Edward T. Dugan, Samer D. Kahook
Nuclear Technology | Volume 103 | Number 2 | August 1993 | Pages 139-156
Technical Paper | Fission Reactor | doi.org/10.13182/NT93-A34839
Articles are hosted by Taylor and Francis Online.
Static and dynamic neutronic analyses have been performed on an innovative burst-mode (hundreds of megawatts output for a few thousand seconds) Ultrahigh-Temperature Vapor Core Reactor (UTVR) space nuclear power system. This novel reactor concept employs multiple neutronically coupled fissioning cores and operates on a direct closed Rankine cycle using a disk magnetohydrodynamic generator for energy conversion.
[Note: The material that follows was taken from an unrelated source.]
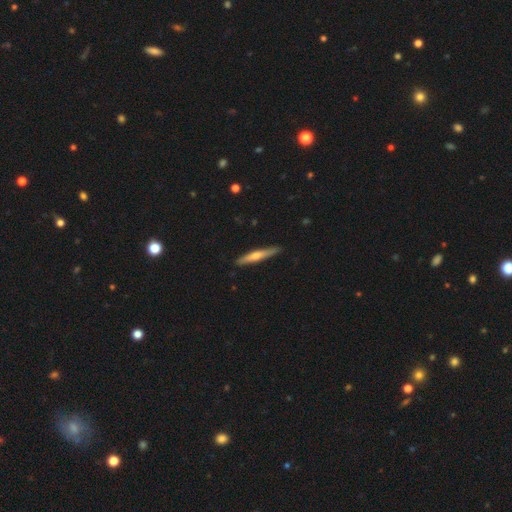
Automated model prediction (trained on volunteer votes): A smooth galaxy with no disk features (48%).

Vote fractions:
- Smooth or featured? smooth: 48% / featured or disk: 47% / star or artifact: 5%
- Merging? none: 88% / minor disturbance: 9% / major disturbance: 2% / merger: 1%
The UTVR includes two types of fissioning core regions: (a) the central Ultrahigh-Temperature Vapor Core (UTVC), which contains a vapor mixture of highly enriched UF4fuel and a metal fluoride working fluid and (b) the UF4 boiler column cores located in the BeO moderator-reflector region. The gaseous nature of the fuel, the fact that the fuel is circulating, the multiple coupled fissioning cores, and the use of a two-phase fissioning fuel lead to unique static and dynamic neutronic characteristics. Static neutronic analysis was conducted using two-dimensional Sn transport theory calculations and three-dimensional Monte Carlo transport theory calculations. Circulating-fuel, coupled-core point reactor kinetics equations were used for analyzing the dynamic behavior of the UTVR. In addition to including reactivity feedback phenomena associated with the individual fissioning cores, the effects of core-to-core neutronic and mass flow coupling between the UTVC and the surrounding boiler cores were also included in the dynamic model. The dynamic analysis of the UTVR reveals the existence of some very effective inherent reactivity feedback effects that are capable of quickly stabilizing this system, within a few seconds, even when large positive reactivity insertions are imposed. If the UTVC vapor-fuel density feedback is suppressed, the UTVR is still inherently stable because of the boiler core liquid-fuel volume feedback; in contrast, suppression of the vapor-fuel density feedback in “conventional” gas core cavity reactors causes them to become inherently unstable. Because of the strength of the negative reactivity feedback in the UTVR, it is found that external reactivity insertions alone are inadequate for bringing about significant power level changes during normal reactor operations. Additional methods of reactivity control, such as variations in the gaseous fuel mass flow rate, are needed to achieve the desired power level control.